ABOUT THIS EXERCISE »
Set out exactly every line of the entries below, starting at the line that holds "wrist: (115, 170)" and stopping after the line that holds "pinky pip: (175, 132)".

(Pictured people or hands with joints)
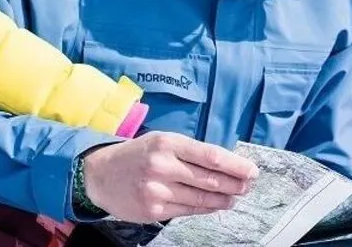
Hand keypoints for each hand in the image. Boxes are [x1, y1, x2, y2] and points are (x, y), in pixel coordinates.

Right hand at [81, 131, 258, 223]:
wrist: (100, 174)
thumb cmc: (137, 155)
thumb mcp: (162, 141)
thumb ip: (190, 151)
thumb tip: (225, 164)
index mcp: (167, 143)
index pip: (210, 156)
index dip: (235, 165)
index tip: (251, 170)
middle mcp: (162, 166)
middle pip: (209, 179)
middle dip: (235, 184)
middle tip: (248, 185)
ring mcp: (157, 190)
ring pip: (201, 198)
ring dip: (223, 199)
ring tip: (236, 197)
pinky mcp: (153, 210)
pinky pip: (187, 210)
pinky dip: (205, 208)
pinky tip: (215, 205)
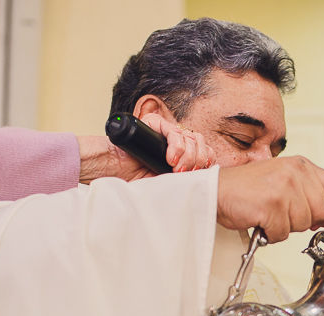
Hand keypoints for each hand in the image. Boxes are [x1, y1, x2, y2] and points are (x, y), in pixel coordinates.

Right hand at [76, 115, 215, 182]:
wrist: (115, 170)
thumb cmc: (137, 178)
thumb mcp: (167, 181)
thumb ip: (185, 178)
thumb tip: (204, 183)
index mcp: (182, 152)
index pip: (205, 150)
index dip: (207, 160)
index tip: (201, 173)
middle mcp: (176, 139)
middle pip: (200, 142)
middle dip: (198, 159)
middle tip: (187, 173)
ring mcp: (166, 130)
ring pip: (191, 136)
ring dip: (188, 155)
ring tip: (176, 169)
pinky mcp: (155, 123)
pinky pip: (175, 132)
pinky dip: (177, 146)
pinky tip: (170, 158)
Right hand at [216, 156, 323, 241]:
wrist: (215, 191)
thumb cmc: (246, 189)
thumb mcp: (283, 179)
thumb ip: (307, 192)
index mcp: (301, 165)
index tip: (319, 219)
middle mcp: (295, 173)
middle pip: (320, 212)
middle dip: (302, 221)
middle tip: (282, 214)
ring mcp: (284, 188)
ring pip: (301, 225)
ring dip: (284, 227)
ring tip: (267, 214)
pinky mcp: (272, 205)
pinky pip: (282, 233)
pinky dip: (269, 233)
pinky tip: (259, 220)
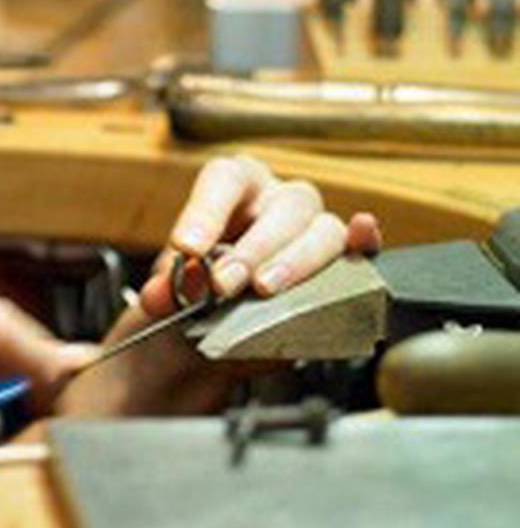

PROBLEM SOLUTION »
wrist: (115, 170)
thumb cmc: (137, 178)
thumb mcp: (167, 181)
thumb ip: (185, 178)
thumb tip: (204, 183)
index mcp: (182, 152)
index pip: (205, 150)
index dip: (207, 160)
index tip: (201, 173)
middle mcp: (176, 139)
middle pip: (200, 142)
middle dip: (198, 159)
middle tip: (187, 173)
ring mcp: (166, 130)
ring pip: (191, 136)
ring dip: (188, 155)
ring tip: (176, 169)
pinky mcp: (155, 123)
pinky pip: (175, 132)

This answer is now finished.